- **Exercise aim**
Starting at the beginning of the records and ending at the line that contains "Porsche 911 Lux 1977", swap every "Carrera" for "Targa" and write out only those lines, with nothing else changed.

=== Dataset records ===

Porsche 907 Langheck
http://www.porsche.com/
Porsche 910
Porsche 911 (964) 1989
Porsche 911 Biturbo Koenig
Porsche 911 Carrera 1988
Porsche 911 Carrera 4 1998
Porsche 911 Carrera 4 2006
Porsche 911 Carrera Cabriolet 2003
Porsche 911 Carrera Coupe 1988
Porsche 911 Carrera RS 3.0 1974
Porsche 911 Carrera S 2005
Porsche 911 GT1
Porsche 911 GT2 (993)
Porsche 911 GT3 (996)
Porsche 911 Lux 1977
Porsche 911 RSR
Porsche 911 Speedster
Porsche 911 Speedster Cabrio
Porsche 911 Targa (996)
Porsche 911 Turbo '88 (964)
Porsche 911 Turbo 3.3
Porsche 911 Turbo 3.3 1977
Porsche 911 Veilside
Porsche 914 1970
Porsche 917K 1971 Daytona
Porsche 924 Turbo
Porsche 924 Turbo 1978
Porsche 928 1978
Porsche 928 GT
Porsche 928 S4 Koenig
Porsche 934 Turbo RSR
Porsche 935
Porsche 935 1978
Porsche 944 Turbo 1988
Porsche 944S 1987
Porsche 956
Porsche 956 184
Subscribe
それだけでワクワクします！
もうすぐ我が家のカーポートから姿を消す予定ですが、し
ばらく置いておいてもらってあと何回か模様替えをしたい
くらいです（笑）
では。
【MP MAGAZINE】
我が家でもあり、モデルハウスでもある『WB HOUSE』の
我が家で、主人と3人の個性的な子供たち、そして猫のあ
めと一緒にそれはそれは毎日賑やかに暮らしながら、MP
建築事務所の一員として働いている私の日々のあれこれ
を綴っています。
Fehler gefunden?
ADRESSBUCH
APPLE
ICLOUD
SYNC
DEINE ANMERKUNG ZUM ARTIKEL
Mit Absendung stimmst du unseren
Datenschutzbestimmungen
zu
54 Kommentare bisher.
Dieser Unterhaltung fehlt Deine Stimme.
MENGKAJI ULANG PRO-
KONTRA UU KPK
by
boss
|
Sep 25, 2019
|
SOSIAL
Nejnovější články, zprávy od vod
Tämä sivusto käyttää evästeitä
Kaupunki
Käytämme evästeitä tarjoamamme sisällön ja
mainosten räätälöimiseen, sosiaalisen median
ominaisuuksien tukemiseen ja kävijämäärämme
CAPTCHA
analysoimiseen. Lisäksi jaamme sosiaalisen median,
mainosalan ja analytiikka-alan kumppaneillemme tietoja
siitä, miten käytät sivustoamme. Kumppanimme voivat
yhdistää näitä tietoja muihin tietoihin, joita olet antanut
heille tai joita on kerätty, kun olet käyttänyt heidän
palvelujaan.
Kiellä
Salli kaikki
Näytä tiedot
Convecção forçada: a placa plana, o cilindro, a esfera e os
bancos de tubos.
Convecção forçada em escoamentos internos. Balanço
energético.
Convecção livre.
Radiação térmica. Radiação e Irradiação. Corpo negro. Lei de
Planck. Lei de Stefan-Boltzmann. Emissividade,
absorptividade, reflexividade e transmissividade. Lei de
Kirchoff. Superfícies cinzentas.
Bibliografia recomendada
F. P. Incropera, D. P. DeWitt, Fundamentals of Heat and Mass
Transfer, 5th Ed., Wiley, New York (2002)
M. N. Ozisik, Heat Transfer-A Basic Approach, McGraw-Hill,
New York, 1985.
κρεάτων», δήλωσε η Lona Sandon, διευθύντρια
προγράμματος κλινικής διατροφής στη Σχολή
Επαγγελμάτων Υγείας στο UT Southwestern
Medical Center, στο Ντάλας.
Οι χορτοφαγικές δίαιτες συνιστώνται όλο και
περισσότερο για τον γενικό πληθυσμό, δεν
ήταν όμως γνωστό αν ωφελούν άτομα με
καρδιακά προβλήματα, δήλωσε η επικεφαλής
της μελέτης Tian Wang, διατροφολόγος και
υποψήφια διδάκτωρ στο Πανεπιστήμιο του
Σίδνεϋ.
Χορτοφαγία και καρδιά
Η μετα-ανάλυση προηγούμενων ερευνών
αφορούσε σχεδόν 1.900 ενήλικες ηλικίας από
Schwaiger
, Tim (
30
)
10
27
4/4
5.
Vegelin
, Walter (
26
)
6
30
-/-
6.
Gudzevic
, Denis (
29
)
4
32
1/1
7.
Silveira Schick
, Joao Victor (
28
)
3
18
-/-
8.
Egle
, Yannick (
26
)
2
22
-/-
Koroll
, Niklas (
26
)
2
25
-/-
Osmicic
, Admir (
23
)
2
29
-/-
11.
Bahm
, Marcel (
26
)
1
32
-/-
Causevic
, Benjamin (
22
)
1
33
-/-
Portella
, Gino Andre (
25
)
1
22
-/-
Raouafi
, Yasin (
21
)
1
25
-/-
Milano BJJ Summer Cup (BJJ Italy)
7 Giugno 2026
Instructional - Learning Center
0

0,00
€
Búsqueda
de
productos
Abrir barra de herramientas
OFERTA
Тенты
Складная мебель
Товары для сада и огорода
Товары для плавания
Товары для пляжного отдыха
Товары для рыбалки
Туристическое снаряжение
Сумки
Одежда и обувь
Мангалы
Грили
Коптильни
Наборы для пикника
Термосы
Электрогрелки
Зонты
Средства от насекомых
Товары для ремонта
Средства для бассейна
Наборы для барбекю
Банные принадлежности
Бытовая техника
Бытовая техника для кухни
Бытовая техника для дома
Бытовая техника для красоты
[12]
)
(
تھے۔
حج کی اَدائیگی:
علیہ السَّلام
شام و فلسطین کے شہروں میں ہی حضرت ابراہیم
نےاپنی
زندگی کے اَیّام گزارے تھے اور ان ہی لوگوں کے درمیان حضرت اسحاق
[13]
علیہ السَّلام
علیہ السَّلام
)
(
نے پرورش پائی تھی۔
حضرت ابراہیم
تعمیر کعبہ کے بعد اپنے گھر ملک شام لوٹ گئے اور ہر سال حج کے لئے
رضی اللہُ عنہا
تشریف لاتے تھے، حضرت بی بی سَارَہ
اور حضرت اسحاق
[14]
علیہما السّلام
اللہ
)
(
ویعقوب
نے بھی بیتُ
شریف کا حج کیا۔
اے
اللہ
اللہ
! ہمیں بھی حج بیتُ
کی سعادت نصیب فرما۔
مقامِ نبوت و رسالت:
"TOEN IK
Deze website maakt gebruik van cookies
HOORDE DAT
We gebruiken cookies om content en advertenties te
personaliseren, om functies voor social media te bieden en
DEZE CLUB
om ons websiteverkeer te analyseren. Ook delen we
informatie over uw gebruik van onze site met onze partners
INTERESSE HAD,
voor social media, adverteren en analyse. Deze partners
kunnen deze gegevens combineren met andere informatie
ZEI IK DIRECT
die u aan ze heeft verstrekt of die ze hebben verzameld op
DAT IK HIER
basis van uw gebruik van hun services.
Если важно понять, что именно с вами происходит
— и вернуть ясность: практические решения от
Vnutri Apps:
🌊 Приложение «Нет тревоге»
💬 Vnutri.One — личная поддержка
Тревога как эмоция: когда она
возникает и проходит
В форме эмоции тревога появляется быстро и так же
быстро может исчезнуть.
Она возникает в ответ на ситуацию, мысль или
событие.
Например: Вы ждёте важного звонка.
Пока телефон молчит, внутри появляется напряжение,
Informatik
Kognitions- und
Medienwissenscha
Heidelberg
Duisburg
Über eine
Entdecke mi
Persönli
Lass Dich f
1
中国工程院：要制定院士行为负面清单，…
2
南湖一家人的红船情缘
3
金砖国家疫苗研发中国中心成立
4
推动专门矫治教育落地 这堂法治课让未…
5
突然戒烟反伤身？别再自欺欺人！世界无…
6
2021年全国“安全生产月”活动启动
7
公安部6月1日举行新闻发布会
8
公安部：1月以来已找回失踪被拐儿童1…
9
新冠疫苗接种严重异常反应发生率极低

===

- **Answer to this problem**
Porsche 907 Langheck
http://www.porsche.com/
Porsche 910
Porsche 911 (964) 1989
Porsche 911 Biturbo Koenig
Porsche 911 Targa 1988
Porsche 911 Targa 4 1998
Porsche 911 Targa 4 2006
Porsche 911 Targa Cabriolet 2003
Porsche 911 Targa Coupe 1988
Porsche 911 Targa RS 3.0 1974
Porsche 911 Targa S 2005
Porsche 911 GT1
Porsche 911 GT2 (993)
Porsche 911 GT3 (996)
Porsche 911 Lux 1977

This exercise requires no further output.